When Kelly Malone moved back to Pittsburgh a year and a half ago, she wasn’t sure her idea for a business — where people could learn to make things — would take off as it did in San Francisco.
But her do-it-yourself school in Garfield, Workshop PGH, is doing so well that it moved to a new location with a long-term lease at 5135 Penn Ave., and recently obtained a $5,000 Kiva loan. The space includes room for a retail store for indie makers and teachers from Pittsburgh and San Francisco.
Malone estimates at least 1,000 people have taken one or more of the casual, one-night classes in Pittsburgh, and some students have become teachers.
“We teach classes and we do events, fun team-building parties, but our main focus is hiring different makers that want to be able to quit their jobs,” she says. “It’s kind of an informal incubator. We’re working with them on how to teach, or they use this to pursue their art or design or whatever.”
She pays employees $25 an hour and has sent some to San Francisco for training. People sign up for classes online with new classes added monthly. Classes include supplies.
Malone, who grew up in Ligonier and then Philadelphia, spent about a decade in California. Through various jobs, she learned the basics of human resources and merchandising — “any position so I could learn how to have my own business,” she says. She opened Workshop SF eight-and-a-half years ago and a business partner still runs it, providing a small salary for Malone to cover her rent.
“Our maker residency program in San Francisco has helped 30 to 40 people quit their jobs,” she says.
And that’s the goal: Teaching people to make things, whether for a hobby or for an eventual business that enables them to quit their humdrum jobs.
Malone funded her Pittsburgh startup through savings — making an initial investment of around $20,000 — and continues to funnel money into the school by taking on various jobs.
“I feel like the maker movement, in general, has been a little slower to get support here,” she says. “It’s been tough for a lot of entities to make ends meet. TechShop just closed, but they’re going to open a new space.”

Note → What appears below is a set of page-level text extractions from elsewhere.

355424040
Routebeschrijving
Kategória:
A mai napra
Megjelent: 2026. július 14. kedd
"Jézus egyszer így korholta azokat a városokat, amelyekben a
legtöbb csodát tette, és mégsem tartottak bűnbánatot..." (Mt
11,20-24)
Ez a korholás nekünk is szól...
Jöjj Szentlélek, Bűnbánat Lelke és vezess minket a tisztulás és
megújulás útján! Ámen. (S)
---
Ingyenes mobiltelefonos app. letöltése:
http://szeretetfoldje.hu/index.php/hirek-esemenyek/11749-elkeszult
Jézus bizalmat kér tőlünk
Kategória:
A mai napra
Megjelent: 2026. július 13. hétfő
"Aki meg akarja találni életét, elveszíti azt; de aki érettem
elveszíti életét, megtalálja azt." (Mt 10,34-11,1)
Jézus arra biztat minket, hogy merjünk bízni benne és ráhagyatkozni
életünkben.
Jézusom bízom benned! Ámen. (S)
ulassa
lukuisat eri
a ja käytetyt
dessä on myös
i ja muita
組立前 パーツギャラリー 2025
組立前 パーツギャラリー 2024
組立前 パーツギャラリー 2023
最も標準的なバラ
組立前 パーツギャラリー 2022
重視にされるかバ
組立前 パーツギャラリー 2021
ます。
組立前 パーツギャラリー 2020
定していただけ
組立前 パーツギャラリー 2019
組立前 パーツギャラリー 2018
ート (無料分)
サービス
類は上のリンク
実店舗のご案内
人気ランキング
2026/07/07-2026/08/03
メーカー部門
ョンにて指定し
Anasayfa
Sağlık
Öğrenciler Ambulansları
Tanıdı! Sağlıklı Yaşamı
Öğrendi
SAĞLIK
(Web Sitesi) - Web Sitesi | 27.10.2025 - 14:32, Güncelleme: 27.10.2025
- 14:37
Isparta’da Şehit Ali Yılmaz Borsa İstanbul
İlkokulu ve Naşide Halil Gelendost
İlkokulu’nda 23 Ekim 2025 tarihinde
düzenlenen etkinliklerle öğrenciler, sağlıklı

TechShop declared bankruptcy in November and closed all its U.S. locations, including one at Bakery Square. Its owners say they’ve reached an agreement to transfer the company to a group called TechShop 2.0, LLC.
In Pittsburgh, a nonprofit started by a group of TechShop members, has found new space for makers at 214 N. Trenton Ave. in Wilkinsburg. There’s also Prototype, a feminist maker space, and HackPittsburgh, the city’s oldest maker space, as well as Monmade, which connects people with producers of specialty goods, and Handmade Arcade, Pittsburgh’s first and largest independent craft fair, which partnered with Workshop PGH this year.
“We tend to be a little more low-fi, whereas some of those spaces are high-fi, a little more aligned with technology,” says Malone. “We do simpler classes, where you could buy the equipment on Amazon or at Home Depot — sewing, leather working, basic woodworking, plant classes, fiber arts, knitting. We’ve been adding new content as we notice the community needs it.”
Workshop PGH’s classes are meant to be informal and fun, Malone says. The cost ranges from $40 to $100, depending on materials needed. Most classes are under three hours, although a couple require two nights, such as knitting a blanket.
“A lot of people come in and try something,” Malone says. “They may or may not be good at it, but it’s a good chance to test out a skill before they go and take a monthlong pottery class or something. We do have a few people who have taken over 10 different classes.”
Malone chose Garfield for her maker space and her home because she likes the neighborhood’s energy.
“When I moved here, I fell in love with First Fridays, the creative environment here and the number of artists in the neighborhood,” she says. When Workshop PGH moved its location across the street last year, Malone shifted her business model to include the retail space for goods made by some of the teachers and other local craftspeople.
“We’re leasing it now, and hoping to buy,” she says.